Фрагмент текста -
Это весьма поучительная история.
У нас и в других странах вот уже многие месяцы, если не годы, пытаются показать, что Марин Ле Пен не так сильно изменилась, как сама утверждает.
У нас анализируют ее предложения и программы.
Рассказывают о ее друзьях, связях с представителями ультраправых европейских движений.
Напоминают, что она так и не дистанцировалась от стиля, грубых манер и антисемитских провокаций ее отца.
Но вот всего за 20 секунд в беседе с журналистом Europe 1 Томасом Сотто (Thomas Sotto), который даже не пытался ее на чем-то поймать, она сама сорвала с себя маску и пустила себе пулю в ногу.
Все было до смешного просто.
Во Франции встречали четверых заложников, которых три года удерживали исламисты из «Аль-Каиды в исламском Магрибе».
Это был момент если не консенсуса, то, по крайней мере, общей радости, который еще, слава небесам, хоть изредка выпадает на долю демократических наций.
Время вопросов и, быть может, даже споров пришло бы позже, но именно в тот час, тот миг должна была царить солидарность с перенесшими тяжелейшее испытание родственниками, чья радость со слезами на глазах всколыхнула всю страну.
Как бы то ни было, Марин Ле Пен не разделила со всеми это прекрасное чувство. Она не захотела, как мы, порадоваться за страну (хотя и утверждает, что так ее любит!), которой удалось вернуть четверых своих детей. Она не подумала о тяжелейшем физическом, психологическом и моральном состоянии этих людей после нескольких лет пребывания в аду (так поступил бы любой ответственный политик, которым она так отчаянно стремится стать). Она произнесла одну короткую, но очень и очень странную фразу насчет их бород и головных уборов. Кроме того, она, по ее словам, ощутила не радость, а неловкость при виде их возвращения в мир живых.
Читайте также: Россия заигрывает с Национальным фронтом
Тем самым Марин Ле Пен намекнула, что четверых наших сограждан могли «исламизировать». Это говорит о том, что она слишком часто смотрит американские сериалы и в частности «Чужой среди своих», в котором попавшего в плен в Ираке героя «обрабатывают» боевики, и тот возвращается на родину, чтобы устроить теракт.
Марин Ле Пен выразила «удивление» «странным» видом этих четырех человек, которых, подумать только, последние три года не особенно заботила одежда. Она продемонстрировала крайнюю степень одержимости теорией заговора, болезненного чувства того, что «нам не все говорят», и что все самое важное всегда творится «у нас за спиной». Разве такое поведение не выдает порождающую экстремистский настрой паранойю, об избавлении партии от которой она якобы молится денно и нощно?

Задание 1 -
Перепишите без изменений часть текста о Марин Ле Пен: начните со слов «Рассказывают о ее» и остановитесь после слов «долю демократических наций.».
Задание 2 -
Как в тексте о Марин Ле Пен зовут журналиста Europe 1, в беседе с которым она высказалась?
Задание 3 -
Напишите продолжение текста о Марин Ле Пен, начиная сразу после его последнего предложения.
Приведенные далее пункты взяты из другого источника.

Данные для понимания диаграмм
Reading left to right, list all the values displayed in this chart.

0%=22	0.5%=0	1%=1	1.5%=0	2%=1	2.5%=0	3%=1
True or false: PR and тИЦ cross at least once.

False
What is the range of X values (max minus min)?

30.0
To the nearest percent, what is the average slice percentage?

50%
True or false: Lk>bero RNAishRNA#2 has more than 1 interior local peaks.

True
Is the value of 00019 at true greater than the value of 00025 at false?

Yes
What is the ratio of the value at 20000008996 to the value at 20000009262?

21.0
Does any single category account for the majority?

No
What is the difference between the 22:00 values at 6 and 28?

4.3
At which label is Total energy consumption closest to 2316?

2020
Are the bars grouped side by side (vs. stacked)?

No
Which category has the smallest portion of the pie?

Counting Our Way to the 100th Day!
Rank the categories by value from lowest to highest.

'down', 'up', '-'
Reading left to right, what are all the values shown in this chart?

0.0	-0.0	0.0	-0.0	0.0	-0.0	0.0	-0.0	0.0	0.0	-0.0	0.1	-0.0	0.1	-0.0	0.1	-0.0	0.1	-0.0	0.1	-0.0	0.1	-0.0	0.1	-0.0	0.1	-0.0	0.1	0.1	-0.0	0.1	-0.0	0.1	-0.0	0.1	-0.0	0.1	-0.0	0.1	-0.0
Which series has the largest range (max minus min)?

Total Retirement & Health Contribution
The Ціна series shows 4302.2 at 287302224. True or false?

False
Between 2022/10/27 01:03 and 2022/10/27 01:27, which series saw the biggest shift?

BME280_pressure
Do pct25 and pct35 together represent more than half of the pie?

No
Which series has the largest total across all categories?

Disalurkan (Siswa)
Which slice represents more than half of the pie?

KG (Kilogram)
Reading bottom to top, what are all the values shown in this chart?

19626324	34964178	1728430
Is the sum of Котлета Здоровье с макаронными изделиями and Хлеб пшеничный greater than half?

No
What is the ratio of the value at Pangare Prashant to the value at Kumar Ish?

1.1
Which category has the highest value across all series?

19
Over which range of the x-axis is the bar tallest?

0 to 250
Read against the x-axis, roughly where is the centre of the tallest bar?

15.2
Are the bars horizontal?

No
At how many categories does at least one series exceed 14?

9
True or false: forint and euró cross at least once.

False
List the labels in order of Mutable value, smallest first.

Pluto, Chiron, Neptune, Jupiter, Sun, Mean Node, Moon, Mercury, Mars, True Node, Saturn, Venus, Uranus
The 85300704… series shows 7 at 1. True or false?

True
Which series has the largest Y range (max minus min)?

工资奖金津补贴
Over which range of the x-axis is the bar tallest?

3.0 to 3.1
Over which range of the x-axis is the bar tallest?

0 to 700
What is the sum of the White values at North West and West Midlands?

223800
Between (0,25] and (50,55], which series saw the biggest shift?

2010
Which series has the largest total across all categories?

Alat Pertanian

Результат выполнения 1 -
Рассказывают о ее друзьях, связях с представителями ультраправых европейских движений.
Напоминают, что она так и не дистанцировалась от стиля, грубых манер и антисемитских провокаций ее отца.
Но вот всего за 20 секунд в беседе с журналистом Europe 1 Томасом Сотто (Thomas Sotto), который даже не пытался ее на чем-то поймать, она сама сорвала с себя маску и пустила себе пулю в ногу.
Все было до смешного просто.
Во Франции встречали четверых заложников, которых три года удерживали исламисты из «Аль-Каиды в исламском Магрибе».
Это был момент если не консенсуса, то, по крайней мере, общей радости, который еще, слава небесам, хоть изредка выпадает на долю демократических наций.

Результат выполнения 2 -
Томас Сотто (Thomas Sotto).

Результат выполнения 3 -
Марин Ле Пен предложила этим четверым «объясниться». Да, именно так, «объясниться»! Они едва успели вступить на французскую землю и обнять матерей и невест. Двое из них еще даже не смогли вновь привыкнуть к солнечному свету. И тут комиссар Ле Пен уже требует от них объяснений! Всего парой слов, таким высокомерным распоряжением Марин Ле Пен превратила жертв в подозреваемых, которые должны давать ей отчеты. Тем самым она продемонстрировала невероятную жестокость и бесчувственность к человеческому горю, которые не могли не поразить французов.
«Подозрения» Марин Ле Пен, чье нахальство граничит с нелепостью, а нелепость с нахальством, являются новым проявлением подсознательного страха и топливом для расизма, от которого она, по ее словам, всячески стремится избавиться. Тем не менее, он липнет к ней как вторая кожа и принимает все более чудовищные формы. Она уже во всеуслышание окрестила уличные молитвы «провокациями» и сравнила их с оккупацией страны во времена нацизма. Ее преследует невидимый, внутренний ислам, который стал чем-то вроде смертельного и необнаружимого яда. Если ее приводят в ужас 5 миллионов заметных взгляду мусульман, то как насчет тех, кто старается не привлекать к себе внимания? Что с исламом под платками и в головах? Что насчет того неощутимого ислама, который можно признать лишь по длине бороды (французским пленникам, наверное, было нечем заняться, кроме как их стричь)? Какой «благонамеренный» француз сейчас может чувствовать себя в безопасности от этой невидимой отравы, заразной и необоримой проказы, которая смогла сломить даже
этих четверых, казалось бы, железных людей?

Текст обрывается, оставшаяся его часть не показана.